→ Work item:
Exact transcription of the following records is needed, with every picture dropped.

****************

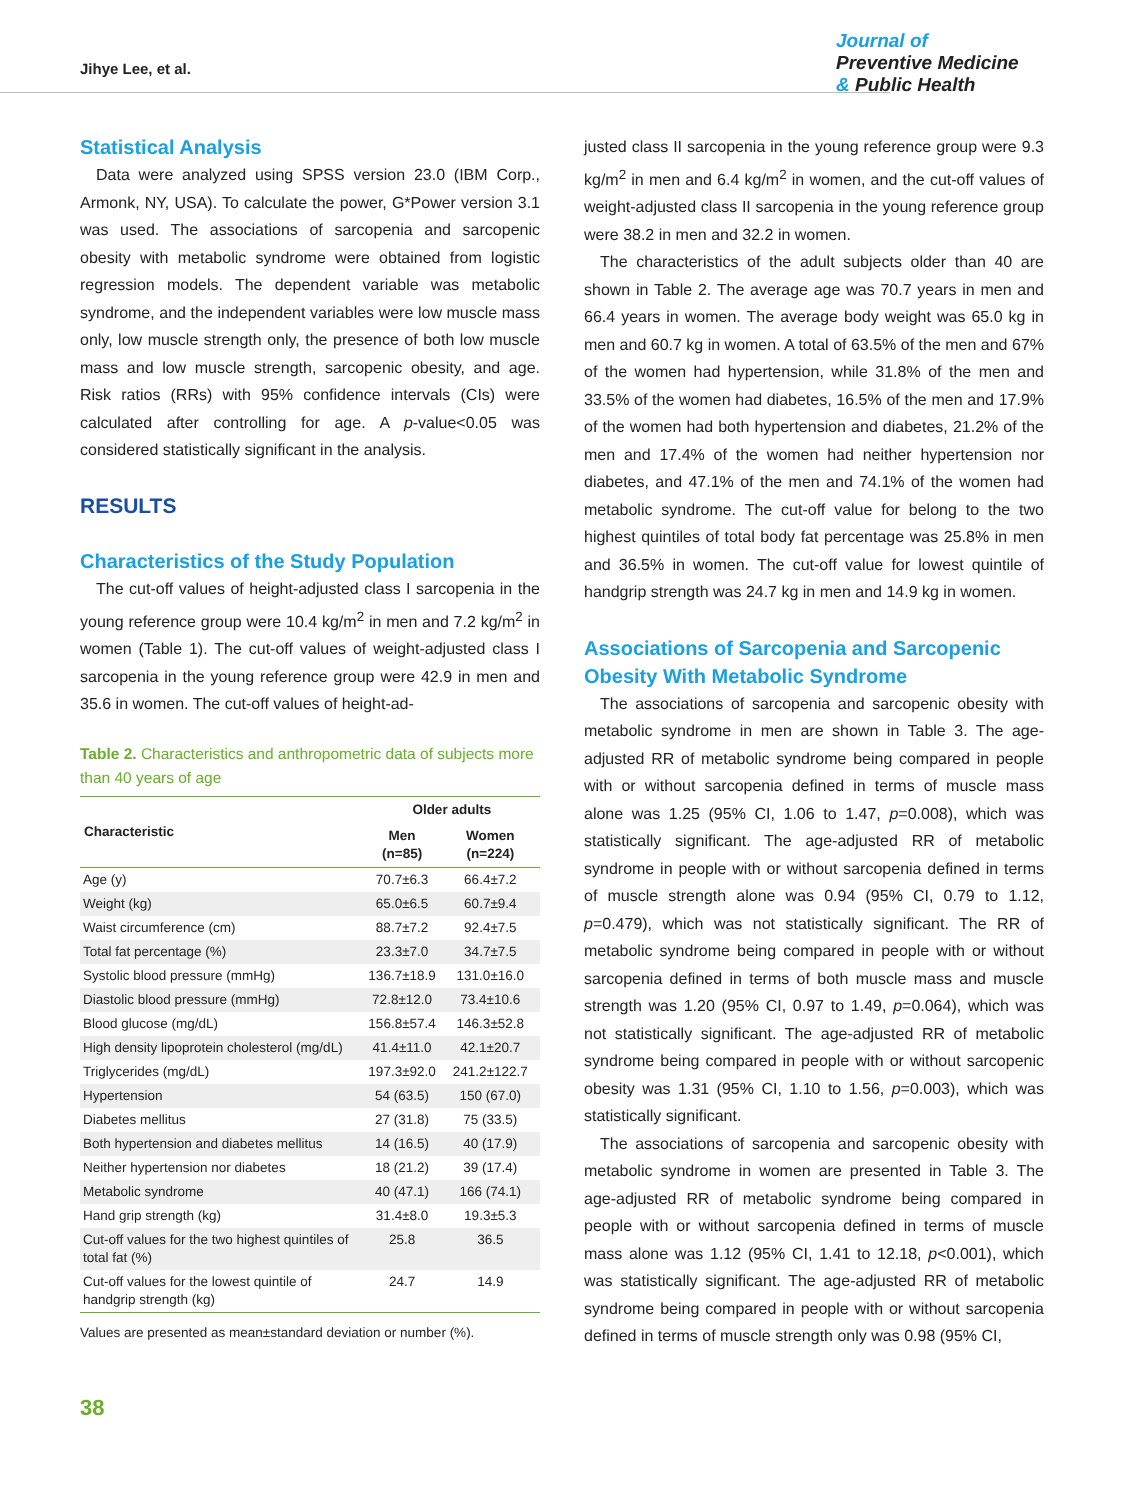Jihye Lee, et al.
Journal of
Preventive Medicine
& Public Health
Statistical Analysis
Data were analyzed using SPSS version 23.0 (IBM Corp., Armonk, NY, USA). To calculate the power, G*Power version 3.1 was used. The associations of sarcopenia and sarcopenic obesity with metabolic syndrome were obtained from logistic regression models. The dependent variable was metabolic syndrome, and the independent variables were low muscle mass only, low muscle strength only, the presence of both low muscle mass and low muscle strength, sarcopenic obesity, and age. Risk ratios (RRs) with 95% confidence intervals (CIs) were calculated after controlling for age. A p-value<0.05 was considered statistically significant in the analysis.
RESULTS
Characteristics of the Study Population
The cut-off values of height-adjusted class I sarcopenia in the young reference group were 10.4 kg/m<sup>2</sup> in men and 7.2 kg/m<sup>2</sup> in women (Table 1). The cut-off values of weight-adjusted class I sarcopenia in the young reference group were 42.9 in men and 35.6 in women. The cut-off values of height-ad-
Table 2. Characteristics and anthropometric data of subjects more than 40 years of age
| Characteristic | Older adults | |
| --- | --- | --- |
| | Men (n=85) | Women (n=224) |
| Age (y) | 70.7±6.3 | 66.4±7.2 |
| Weight (kg) | 65.0±6.5 | 60.7±9.4 |
| Waist circumference (cm) | 88.7±7.2 | 92.4±7.5 |
| Total fat percentage (%) | 23.3±7.0 | 34.7±7.5 |
| Systolic blood pressure (mmHg) | 136.7±18.9 | 131.0±16.0 |
| Diastolic blood pressure (mmHg) | 72.8±12.0 | 73.4±10.6 |
| Blood glucose (mg/dL) | 156.8±57.4 | 146.3±52.8 |
| High density lipoprotein cholesterol (mg/dL) | 41.4±11.0 | 42.1±20.7 |
| Triglycerides (mg/dL) | 197.3±92.0 | 241.2±122.7 |
| Hypertension | 54 (63.5) | 150 (67.0) |
| Diabetes mellitus | 27 (31.8) | 75 (33.5) |
| Both hypertension and diabetes mellitus | 14 (16.5) | 40 (17.9) |
| Neither hypertension nor diabetes | 18 (21.2) | 39 (17.4) |
| Metabolic syndrome | 40 (47.1) | 166 (74.1) |
| Hand grip strength (kg) | 31.4±8.0 | 19.3±5.3 |
| Cut-off values for the two highest quintiles of total fat (%) | 25.8 | 36.5 |
| Cut-off values for the lowest quintile of handgrip strength (kg) | 24.7 | 14.9 |
Values are presented as mean±standard deviation or number (%).
justed class II sarcopenia in the young reference group were 9.3 kg/m<sup>2</sup> in men and 6.4 kg/m<sup>2</sup> in women, and the cut-off values of weight-adjusted class II sarcopenia in the young reference group were 38.2 in men and 32.2 in women.
The characteristics of the adult subjects older than 40 are shown in Table 2. The average age was 70.7 years in men and 66.4 years in women. The average body weight was 65.0 kg in men and 60.7 kg in women. A total of 63.5% of the men and 67% of the women had hypertension, while 31.8% of the men and 33.5% of the women had diabetes, 16.5% of the men and 17.9% of the women had both hypertension and diabetes, 21.2% of the men and 17.4% of the women had neither hypertension nor diabetes, and 47.1% of the men and 74.1% of the women had metabolic syndrome. The cut-off value for belong to the two highest quintiles of total body fat percentage was 25.8% in men and 36.5% in women. The cut-off value for lowest quintile of handgrip strength was 24.7 kg in men and 14.9 kg in women.
Associations of Sarcopenia and Sarcopenic Obesity With Metabolic Syndrome
The associations of sarcopenia and sarcopenic obesity with metabolic syndrome in men are shown in Table 3. The age-adjusted RR of metabolic syndrome being compared in people with or without sarcopenia defined in terms of muscle mass alone was 1.25 (95% CI, 1.06 to 1.47, p=0.008), which was statistically significant. The age-adjusted RR of metabolic syndrome in people with or without sarcopenia defined in terms of muscle strength alone was 0.94 (95% CI, 0.79 to 1.12, p=0.479), which was not statistically significant. The RR of metabolic syndrome being compared in people with or without sarcopenia defined in terms of both muscle mass and muscle strength was 1.20 (95% CI, 0.97 to 1.49, p=0.064), which was not statistically significant. The age-adjusted RR of metabolic syndrome being compared in people with or without sarcopenic obesity was 1.31 (95% CI, 1.10 to 1.56, p=0.003), which was statistically significant.
The associations of sarcopenia and sarcopenic obesity with metabolic syndrome in women are presented in Table 3. The age-adjusted RR of metabolic syndrome being compared in people with or without sarcopenia defined in terms of muscle mass alone was 1.12 (95% CI, 1.41 to 12.18, p<0.001), which was statistically significant. The age-adjusted RR of metabolic syndrome being compared in people with or without sarcopenia defined in terms of muscle strength only was 0.98 (95% CI,
38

****************

→ Response below:
Jihye Lee, et al.
Journal of
Preventive Medicine
& Public Health
Statistical Analysis
Data were analyzed using SPSS version 23.0 (IBM Corp., Armonk, NY, USA). To calculate the power, G*Power version 3.1 was used. The associations of sarcopenia and sarcopenic obesity with metabolic syndrome were obtained from logistic regression models. The dependent variable was metabolic syndrome, and the independent variables were low muscle mass only, low muscle strength only, the presence of both low muscle mass and low muscle strength, sarcopenic obesity, and age. Risk ratios (RRs) with 95% confidence intervals (CIs) were calculated after controlling for age. A p-value<0.05 was considered statistically significant in the analysis.
RESULTS
Characteristics of the Study Population
The cut-off values of height-adjusted class I sarcopenia in the young reference group were 10.4 kg/m<sup>2</sup> in men and 7.2 kg/m<sup>2</sup> in women (Table 1). The cut-off values of weight-adjusted class I sarcopenia in the young reference group were 42.9 in men and 35.6 in women. The cut-off values of height-ad-
Table 2. Characteristics and anthropometric data of subjects more than 40 years of age
| Characteristic | Older adults | |
| --- | --- | --- |
| | Men (n=85) | Women (n=224) |
| Age (y) | 70.7±6.3 | 66.4±7.2 |
| Weight (kg) | 65.0±6.5 | 60.7±9.4 |
| Waist circumference (cm) | 88.7±7.2 | 92.4±7.5 |
| Total fat percentage (%) | 23.3±7.0 | 34.7±7.5 |
| Systolic blood pressure (mmHg) | 136.7±18.9 | 131.0±16.0 |
| Diastolic blood pressure (mmHg) | 72.8±12.0 | 73.4±10.6 |
| Blood glucose (mg/dL) | 156.8±57.4 | 146.3±52.8 |
| High density lipoprotein cholesterol (mg/dL) | 41.4±11.0 | 42.1±20.7 |
| Triglycerides (mg/dL) | 197.3±92.0 | 241.2±122.7 |
| Hypertension | 54 (63.5) | 150 (67.0) |
| Diabetes mellitus | 27 (31.8) | 75 (33.5) |
| Both hypertension and diabetes mellitus | 14 (16.5) | 40 (17.9) |
| Neither hypertension nor diabetes | 18 (21.2) | 39 (17.4) |
| Metabolic syndrome | 40 (47.1) | 166 (74.1) |
| Hand grip strength (kg) | 31.4±8.0 | 19.3±5.3 |
| Cut-off values for the two highest quintiles of total fat (%) | 25.8 | 36.5 |
| Cut-off values for the lowest quintile of handgrip strength (kg) | 24.7 | 14.9 |
Values are presented as mean±standard deviation or number (%).
justed class II sarcopenia in the young reference group were 9.3 kg/m<sup>2</sup> in men and 6.4 kg/m<sup>2</sup> in women, and the cut-off values of weight-adjusted class II sarcopenia in the young reference group were 38.2 in men and 32.2 in women.
The characteristics of the adult subjects older than 40 are shown in Table 2. The average age was 70.7 years in men and 66.4 years in women. The average body weight was 65.0 kg in men and 60.7 kg in women. A total of 63.5% of the men and 67% of the women had hypertension, while 31.8% of the men and 33.5% of the women had diabetes, 16.5% of the men and 17.9% of the women had both hypertension and diabetes, 21.2% of the men and 17.4% of the women had neither hypertension nor diabetes, and 47.1% of the men and 74.1% of the women had metabolic syndrome. The cut-off value for belong to the two highest quintiles of total body fat percentage was 25.8% in men and 36.5% in women. The cut-off value for lowest quintile of handgrip strength was 24.7 kg in men and 14.9 kg in women.
Associations of Sarcopenia and Sarcopenic Obesity With Metabolic Syndrome
The associations of sarcopenia and sarcopenic obesity with metabolic syndrome in men are shown in Table 3. The age-adjusted RR of metabolic syndrome being compared in people with or without sarcopenia defined in terms of muscle mass alone was 1.25 (95% CI, 1.06 to 1.47, p=0.008), which was statistically significant. The age-adjusted RR of metabolic syndrome in people with or without sarcopenia defined in terms of muscle strength alone was 0.94 (95% CI, 0.79 to 1.12, p=0.479), which was not statistically significant. The RR of metabolic syndrome being compared in people with or without sarcopenia defined in terms of both muscle mass and muscle strength was 1.20 (95% CI, 0.97 to 1.49, p=0.064), which was not statistically significant. The age-adjusted RR of metabolic syndrome being compared in people with or without sarcopenic obesity was 1.31 (95% CI, 1.10 to 1.56, p=0.003), which was statistically significant.
The associations of sarcopenia and sarcopenic obesity with metabolic syndrome in women are presented in Table 3. The age-adjusted RR of metabolic syndrome being compared in people with or without sarcopenia defined in terms of muscle mass alone was 1.12 (95% CI, 1.41 to 12.18, p<0.001), which was statistically significant. The age-adjusted RR of metabolic syndrome being compared in people with or without sarcopenia defined in terms of muscle strength only was 0.98 (95% CI,
38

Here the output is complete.